When you restate the entries that follow, keep every word exactly and drop the pictures.

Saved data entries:
○ ○ ○

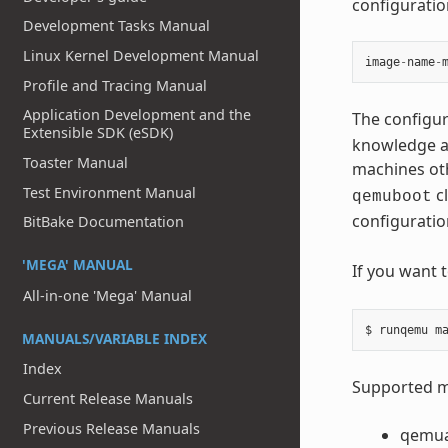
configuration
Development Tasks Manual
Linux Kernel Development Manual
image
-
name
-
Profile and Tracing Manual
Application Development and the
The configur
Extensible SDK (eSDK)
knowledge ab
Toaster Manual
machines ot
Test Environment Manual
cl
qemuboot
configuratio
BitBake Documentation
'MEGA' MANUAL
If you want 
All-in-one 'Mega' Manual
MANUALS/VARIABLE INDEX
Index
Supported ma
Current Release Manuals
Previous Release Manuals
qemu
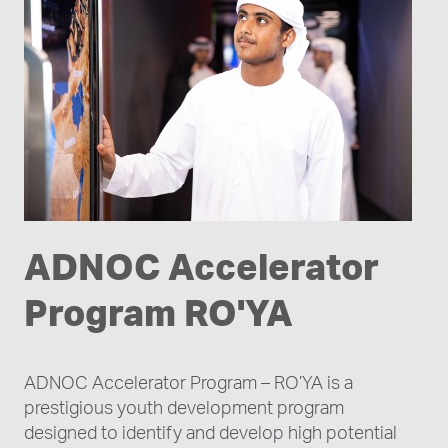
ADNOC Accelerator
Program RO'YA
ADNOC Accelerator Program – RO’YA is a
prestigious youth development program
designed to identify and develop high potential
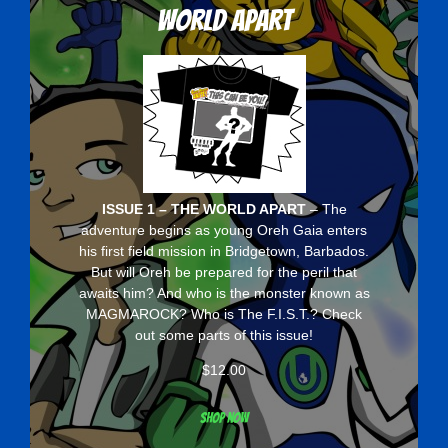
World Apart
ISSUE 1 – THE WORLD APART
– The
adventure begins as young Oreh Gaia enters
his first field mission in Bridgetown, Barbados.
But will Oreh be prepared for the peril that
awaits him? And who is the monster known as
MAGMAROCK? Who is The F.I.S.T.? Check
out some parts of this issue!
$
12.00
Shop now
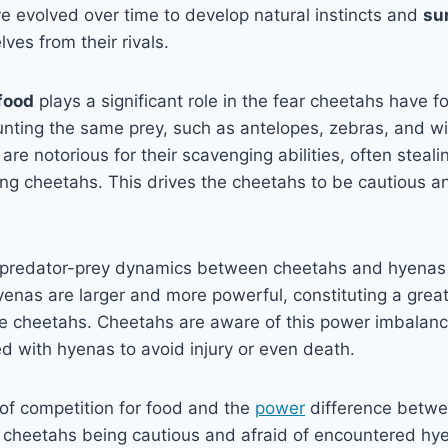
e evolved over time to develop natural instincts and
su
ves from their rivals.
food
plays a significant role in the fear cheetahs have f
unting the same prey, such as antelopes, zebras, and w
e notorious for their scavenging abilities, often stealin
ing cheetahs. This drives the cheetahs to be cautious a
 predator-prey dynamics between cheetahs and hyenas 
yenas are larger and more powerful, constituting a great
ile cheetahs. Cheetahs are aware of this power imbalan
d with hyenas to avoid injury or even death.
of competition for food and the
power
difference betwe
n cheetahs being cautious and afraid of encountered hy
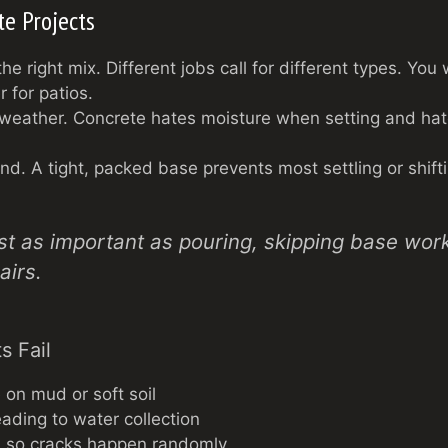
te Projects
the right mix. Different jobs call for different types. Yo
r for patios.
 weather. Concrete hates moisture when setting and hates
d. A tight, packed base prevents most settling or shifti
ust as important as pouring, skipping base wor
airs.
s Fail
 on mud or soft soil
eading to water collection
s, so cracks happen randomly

○ ○ ○

> _TASK OUTPUT_
configuration
Development Tasks Manual
Linux Kernel Development Manual
image
-
name
-
Profile and Tracing Manual
Application Development and the
The configur
Extensible SDK (eSDK)
knowledge ab
Toaster Manual
machines ot
Test Environment Manual
cl
qemuboot
configuratio
BitBake Documentation
'MEGA' MANUAL
If you want 
All-in-one 'Mega' Manual
MANUALS/VARIABLE INDEX
Index
Supported ma
Current Release Manuals
Previous Release Manuals
qemu
ADNOC Accelerator
Program RO'YA
ADNOC Accelerator Program – RO’YA is a
prestigious youth development program
designed to identify and develop high potential
World Apart
ISSUE 1 – THE WORLD APART
– The
adventure begins as young Oreh Gaia enters
his first field mission in Bridgetown, Barbados.
But will Oreh be prepared for the peril that
awaits him? And who is the monster known as
MAGMAROCK? Who is The F.I.S.T.? Check
out some parts of this issue!
$
12.00
Shop now
e evolved over time to develop natural instincts and
su
ves from their rivals.
food
plays a significant role in the fear cheetahs have f
unting the same prey, such as antelopes, zebras, and w
e notorious for their scavenging abilities, often stealin
ing cheetahs. This drives the cheetahs to be cautious a
 predator-prey dynamics between cheetahs and hyenas 
yenas are larger and more powerful, constituting a great
ile cheetahs. Cheetahs are aware of this power imbalan
d with hyenas to avoid injury or even death.
of competition for food and the
power
difference betwe
n cheetahs being cautious and afraid of encountered hy
te Projects
the right mix. Different jobs call for different types. Yo
r for patios.
 weather. Concrete hates moisture when setting and hates
d. A tight, packed base prevents most settling or shifti
ust as important as pouring, skipping base wor
airs.
s Fail
 on mud or soft soil
eading to water collection
s, so cracks happen randomly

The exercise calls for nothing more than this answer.